## Task instructions
Your reply should be an exact copy of every entry, with the pictures removed.

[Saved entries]
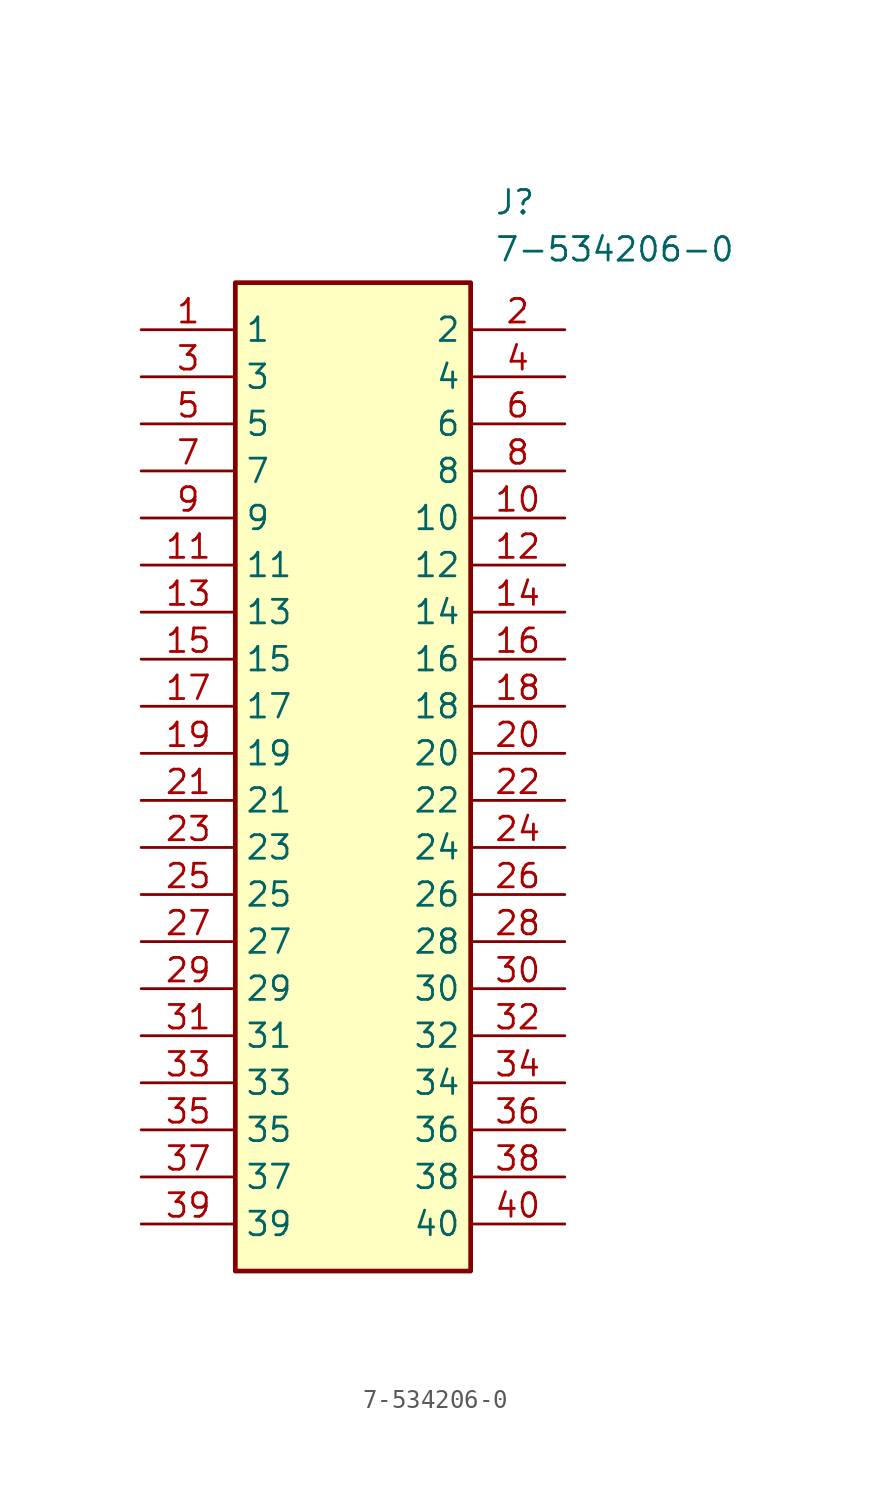
<source format=kicad_sym>
(kicad_symbol_lib
  (version 20211014)
  (generator SamacSys_ECAD_Model)
  (symbol "7-534206-0"
    (property "Reference" "J"
      (at 19.05 7.62 0)
      (effects (font (size 1.27 1.27)) (justify left top)))
    (property "Value" "7-534206-0"
      (at 19.05 5.08 0)
      (effects (font (size 1.27 1.27)) (justify left top)))
    (rectangle
      (start 5.08 2.54)
      (end 17.78 -50.8)
      (stroke (width 0.254) (type default))
      (fill (type background)))
    (pin passive line
      (at 0 0 0)
      (length 5.08)
      (name "1" (effects (font (size 1.27 1.27))))
      (number "1" (effects (font (size 1.27 1.27)))))
    (pin passive line
      (at 0 -2.54 0)
      (length 5.08)
      (name "3" (effects (font (size 1.27 1.27))))
      (number "3" (effects (font (size 1.27 1.27)))))
    (pin passive line
      (at 0 -5.08 0)
      (length 5.08)
      (name "5" (effects (font (size 1.27 1.27))))
      (number "5" (effects (font (size 1.27 1.27)))))
    (pin passive line
      (at 0 -7.62 0)
      (length 5.08)
      (name "7" (effects (font (size 1.27 1.27))))
      (number "7" (effects (font (size 1.27 1.27)))))
    (pin passive line
      (at 0 -10.16 0)
      (length 5.08)
      (name "9" (effects (font (size 1.27 1.27))))
      (number "9" (effects (font (size 1.27 1.27)))))
    (pin passive line
      (at 0 -12.7 0)
      (length 5.08)
      (name "11" (effects (font (size 1.27 1.27))))
      (number "11" (effects (font (size 1.27 1.27)))))
    (pin passive line
      (at 0 -15.24 0)
      (length 5.08)
      (name "13" (effects (font (size 1.27 1.27))))
      (number "13" (effects (font (size 1.27 1.27)))))
    (pin passive line
      (at 0 -17.78 0)
      (length 5.08)
      (name "15" (effects (font (size 1.27 1.27))))
      (number "15" (effects (font (size 1.27 1.27)))))
    (pin passive line
      (at 0 -20.32 0)
      (length 5.08)
      (name "17" (effects (font (size 1.27 1.27))))
      (number "17" (effects (font (size 1.27 1.27)))))
    (pin passive line
      (at 0 -22.86 0)
      (length 5.08)
      (name "19" (effects (font (size 1.27 1.27))))
      (number "19" (effects (font (size 1.27 1.27)))))
    (pin passive line
      (at 0 -25.4 0)
      (length 5.08)
      (name "21" (effects (font (size 1.27 1.27))))
      (number "21" (effects (font (size 1.27 1.27)))))
    (pin passive line
      (at 0 -27.94 0)
      (length 5.08)
      (name "23" (effects (font (size 1.27 1.27))))
      (number "23" (effects (font (size 1.27 1.27)))))
    (pin passive line
      (at 0 -30.48 0)
      (length 5.08)
      (name "25" (effects (font (size 1.27 1.27))))
      (number "25" (effects (font (size 1.27 1.27)))))
    (pin passive line
      (at 0 -33.02 0)
      (length 5.08)
      (name "27" (effects (font (size 1.27 1.27))))
      (number "27" (effects (font (size 1.27 1.27)))))
    (pin passive line
      (at 0 -35.56 0)
      (length 5.08)
      (name "29" (effects (font (size 1.27 1.27))))
      (number "29" (effects (font (size 1.27 1.27)))))
    (pin passive line
      (at 0 -38.1 0)
      (length 5.08)
      (name "31" (effects (font (size 1.27 1.27))))
      (number "31" (effects (font (size 1.27 1.27)))))
    (pin passive line
      (at 0 -40.64 0)
      (length 5.08)
      (name "33" (effects (font (size 1.27 1.27))))
      (number "33" (effects (font (size 1.27 1.27)))))
    (pin passive line
      (at 0 -43.18 0)
      (length 5.08)
      (name "35" (effects (font (size 1.27 1.27))))
      (number "35" (effects (font (size 1.27 1.27)))))
    (pin passive line
      (at 0 -45.72 0)
      (length 5.08)
      (name "37" (effects (font (size 1.27 1.27))))
      (number "37" (effects (font (size 1.27 1.27)))))
    (pin passive line
      (at 0 -48.26 0)
      (length 5.08)
      (name "39" (effects (font (size 1.27 1.27))))
      (number "39" (effects (font (size 1.27 1.27)))))
    (pin passive line
      (at 22.86 0 180)
      (length 5.08)
      (name "2" (effects (font (size 1.27 1.27))))
      (number "2" (effects (font (size 1.27 1.27)))))
    (pin passive line
      (at 22.86 -2.54 180)
      (length 5.08)
      (name "4" (effects (font (size 1.27 1.27))))
      (number "4" (effects (font (size 1.27 1.27)))))
    (pin passive line
      (at 22.86 -5.08 180)
      (length 5.08)
      (name "6" (effects (font (size 1.27 1.27))))
      (number "6" (effects (font (size 1.27 1.27)))))
    (pin passive line
      (at 22.86 -7.62 180)
      (length 5.08)
      (name "8" (effects (font (size 1.27 1.27))))
      (number "8" (effects (font (size 1.27 1.27)))))
    (pin passive line
      (at 22.86 -10.16 180)
      (length 5.08)
      (name "10" (effects (font (size 1.27 1.27))))
      (number "10" (effects (font (size 1.27 1.27)))))
    (pin passive line
      (at 22.86 -12.7 180)
      (length 5.08)
      (name "12" (effects (font (size 1.27 1.27))))
      (number "12" (effects (font (size 1.27 1.27)))))
    (pin passive line
      (at 22.86 -15.24 180)
      (length 5.08)
      (name "14" (effects (font (size 1.27 1.27))))
      (number "14" (effects (font (size 1.27 1.27)))))
    (pin passive line
      (at 22.86 -17.78 180)
      (length 5.08)
      (name "16" (effects (font (size 1.27 1.27))))
      (number "16" (effects (font (size 1.27 1.27)))))
    (pin passive line
      (at 22.86 -20.32 180)
      (length 5.08)
      (name "18" (effects (font (size 1.27 1.27))))
      (number "18" (effects (font (size 1.27 1.27)))))
    (pin passive line
      (at 22.86 -22.86 180)
      (length 5.08)
      (name "20" (effects (font (size 1.27 1.27))))
      (number "20" (effects (font (size 1.27 1.27)))))
    (pin passive line
      (at 22.86 -25.4 180)
      (length 5.08)
      (name "22" (effects (font (size 1.27 1.27))))
      (number "22" (effects (font (size 1.27 1.27)))))
    (pin passive line
      (at 22.86 -27.94 180)
      (length 5.08)
      (name "24" (effects (font (size 1.27 1.27))))
      (number "24" (effects (font (size 1.27 1.27)))))
    (pin passive line
      (at 22.86 -30.48 180)
      (length 5.08)
      (name "26" (effects (font (size 1.27 1.27))))
      (number "26" (effects (font (size 1.27 1.27)))))
    (pin passive line
      (at 22.86 -33.02 180)
      (length 5.08)
      (name "28" (effects (font (size 1.27 1.27))))
      (number "28" (effects (font (size 1.27 1.27)))))
    (pin passive line
      (at 22.86 -35.56 180)
      (length 5.08)
      (name "30" (effects (font (size 1.27 1.27))))
      (number "30" (effects (font (size 1.27 1.27)))))
    (pin passive line
      (at 22.86 -38.1 180)
      (length 5.08)
      (name "32" (effects (font (size 1.27 1.27))))
      (number "32" (effects (font (size 1.27 1.27)))))
    (pin passive line
      (at 22.86 -40.64 180)
      (length 5.08)
      (name "34" (effects (font (size 1.27 1.27))))
      (number "34" (effects (font (size 1.27 1.27)))))
    (pin passive line
      (at 22.86 -43.18 180)
      (length 5.08)
      (name "36" (effects (font (size 1.27 1.27))))
      (number "36" (effects (font (size 1.27 1.27)))))
    (pin passive line
      (at 22.86 -45.72 180)
      (length 5.08)
      (name "38" (effects (font (size 1.27 1.27))))
      (number "38" (effects (font (size 1.27 1.27)))))
    (pin passive line
      (at 22.86 -48.26 180)
      (length 5.08)
      (name "40" (effects (font (size 1.27 1.27))))
      (number "40" (effects (font (size 1.27 1.27)))))))
</source>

## Written response
<source format=kicad_sym>
(kicad_symbol_lib
  (version 20211014)
  (generator SamacSys_ECAD_Model)
  (symbol "7-534206-0"
    (property "Reference" "J"
      (at 19.05 7.62 0)
      (effects (font (size 1.27 1.27)) (justify left top)))
    (property "Value" "7-534206-0"
      (at 19.05 5.08 0)
      (effects (font (size 1.27 1.27)) (justify left top)))
    (rectangle
      (start 5.08 2.54)
      (end 17.78 -50.8)
      (stroke (width 0.254) (type default))
      (fill (type background)))
    (pin passive line
      (at 0 0 0)
      (length 5.08)
      (name "1" (effects (font (size 1.27 1.27))))
      (number "1" (effects (font (size 1.27 1.27)))))
    (pin passive line
      (at 0 -2.54 0)
      (length 5.08)
      (name "3" (effects (font (size 1.27 1.27))))
      (number "3" (effects (font (size 1.27 1.27)))))
    (pin passive line
      (at 0 -5.08 0)
      (length 5.08)
      (name "5" (effects (font (size 1.27 1.27))))
      (number "5" (effects (font (size 1.27 1.27)))))
    (pin passive line
      (at 0 -7.62 0)
      (length 5.08)
      (name "7" (effects (font (size 1.27 1.27))))
      (number "7" (effects (font (size 1.27 1.27)))))
    (pin passive line
      (at 0 -10.16 0)
      (length 5.08)
      (name "9" (effects (font (size 1.27 1.27))))
      (number "9" (effects (font (size 1.27 1.27)))))
    (pin passive line
      (at 0 -12.7 0)
      (length 5.08)
      (name "11" (effects (font (size 1.27 1.27))))
      (number "11" (effects (font (size 1.27 1.27)))))
    (pin passive line
      (at 0 -15.24 0)
      (length 5.08)
      (name "13" (effects (font (size 1.27 1.27))))
      (number "13" (effects (font (size 1.27 1.27)))))
    (pin passive line
      (at 0 -17.78 0)
      (length 5.08)
      (name "15" (effects (font (size 1.27 1.27))))
      (number "15" (effects (font (size 1.27 1.27)))))
    (pin passive line
      (at 0 -20.32 0)
      (length 5.08)
      (name "17" (effects (font (size 1.27 1.27))))
      (number "17" (effects (font (size 1.27 1.27)))))
    (pin passive line
      (at 0 -22.86 0)
      (length 5.08)
      (name "19" (effects (font (size 1.27 1.27))))
      (number "19" (effects (font (size 1.27 1.27)))))
    (pin passive line
      (at 0 -25.4 0)
      (length 5.08)
      (name "21" (effects (font (size 1.27 1.27))))
      (number "21" (effects (font (size 1.27 1.27)))))
    (pin passive line
      (at 0 -27.94 0)
      (length 5.08)
      (name "23" (effects (font (size 1.27 1.27))))
      (number "23" (effects (font (size 1.27 1.27)))))
    (pin passive line
      (at 0 -30.48 0)
      (length 5.08)
      (name "25" (effects (font (size 1.27 1.27))))
      (number "25" (effects (font (size 1.27 1.27)))))
    (pin passive line
      (at 0 -33.02 0)
      (length 5.08)
      (name "27" (effects (font (size 1.27 1.27))))
      (number "27" (effects (font (size 1.27 1.27)))))
    (pin passive line
      (at 0 -35.56 0)
      (length 5.08)
      (name "29" (effects (font (size 1.27 1.27))))
      (number "29" (effects (font (size 1.27 1.27)))))
    (pin passive line
      (at 0 -38.1 0)
      (length 5.08)
      (name "31" (effects (font (size 1.27 1.27))))
      (number "31" (effects (font (size 1.27 1.27)))))
    (pin passive line
      (at 0 -40.64 0)
      (length 5.08)
      (name "33" (effects (font (size 1.27 1.27))))
      (number "33" (effects (font (size 1.27 1.27)))))
    (pin passive line
      (at 0 -43.18 0)
      (length 5.08)
      (name "35" (effects (font (size 1.27 1.27))))
      (number "35" (effects (font (size 1.27 1.27)))))
    (pin passive line
      (at 0 -45.72 0)
      (length 5.08)
      (name "37" (effects (font (size 1.27 1.27))))
      (number "37" (effects (font (size 1.27 1.27)))))
    (pin passive line
      (at 0 -48.26 0)
      (length 5.08)
      (name "39" (effects (font (size 1.27 1.27))))
      (number "39" (effects (font (size 1.27 1.27)))))
    (pin passive line
      (at 22.86 0 180)
      (length 5.08)
      (name "2" (effects (font (size 1.27 1.27))))
      (number "2" (effects (font (size 1.27 1.27)))))
    (pin passive line
      (at 22.86 -2.54 180)
      (length 5.08)
      (name "4" (effects (font (size 1.27 1.27))))
      (number "4" (effects (font (size 1.27 1.27)))))
    (pin passive line
      (at 22.86 -5.08 180)
      (length 5.08)
      (name "6" (effects (font (size 1.27 1.27))))
      (number "6" (effects (font (size 1.27 1.27)))))
    (pin passive line
      (at 22.86 -7.62 180)
      (length 5.08)
      (name "8" (effects (font (size 1.27 1.27))))
      (number "8" (effects (font (size 1.27 1.27)))))
    (pin passive line
      (at 22.86 -10.16 180)
      (length 5.08)
      (name "10" (effects (font (size 1.27 1.27))))
      (number "10" (effects (font (size 1.27 1.27)))))
    (pin passive line
      (at 22.86 -12.7 180)
      (length 5.08)
      (name "12" (effects (font (size 1.27 1.27))))
      (number "12" (effects (font (size 1.27 1.27)))))
    (pin passive line
      (at 22.86 -15.24 180)
      (length 5.08)
      (name "14" (effects (font (size 1.27 1.27))))
      (number "14" (effects (font (size 1.27 1.27)))))
    (pin passive line
      (at 22.86 -17.78 180)
      (length 5.08)
      (name "16" (effects (font (size 1.27 1.27))))
      (number "16" (effects (font (size 1.27 1.27)))))
    (pin passive line
      (at 22.86 -20.32 180)
      (length 5.08)
      (name "18" (effects (font (size 1.27 1.27))))
      (number "18" (effects (font (size 1.27 1.27)))))
    (pin passive line
      (at 22.86 -22.86 180)
      (length 5.08)
      (name "20" (effects (font (size 1.27 1.27))))
      (number "20" (effects (font (size 1.27 1.27)))))
    (pin passive line
      (at 22.86 -25.4 180)
      (length 5.08)
      (name "22" (effects (font (size 1.27 1.27))))
      (number "22" (effects (font (size 1.27 1.27)))))
    (pin passive line
      (at 22.86 -27.94 180)
      (length 5.08)
      (name "24" (effects (font (size 1.27 1.27))))
      (number "24" (effects (font (size 1.27 1.27)))))
    (pin passive line
      (at 22.86 -30.48 180)
      (length 5.08)
      (name "26" (effects (font (size 1.27 1.27))))
      (number "26" (effects (font (size 1.27 1.27)))))
    (pin passive line
      (at 22.86 -33.02 180)
      (length 5.08)
      (name "28" (effects (font (size 1.27 1.27))))
      (number "28" (effects (font (size 1.27 1.27)))))
    (pin passive line
      (at 22.86 -35.56 180)
      (length 5.08)
      (name "30" (effects (font (size 1.27 1.27))))
      (number "30" (effects (font (size 1.27 1.27)))))
    (pin passive line
      (at 22.86 -38.1 180)
      (length 5.08)
      (name "32" (effects (font (size 1.27 1.27))))
      (number "32" (effects (font (size 1.27 1.27)))))
    (pin passive line
      (at 22.86 -40.64 180)
      (length 5.08)
      (name "34" (effects (font (size 1.27 1.27))))
      (number "34" (effects (font (size 1.27 1.27)))))
    (pin passive line
      (at 22.86 -43.18 180)
      (length 5.08)
      (name "36" (effects (font (size 1.27 1.27))))
      (number "36" (effects (font (size 1.27 1.27)))))
    (pin passive line
      (at 22.86 -45.72 180)
      (length 5.08)
      (name "38" (effects (font (size 1.27 1.27))))
      (number "38" (effects (font (size 1.27 1.27)))))
    (pin passive line
      (at 22.86 -48.26 180)
      (length 5.08)
      (name "40" (effects (font (size 1.27 1.27))))
      (number "40" (effects (font (size 1.27 1.27)))))))
</source>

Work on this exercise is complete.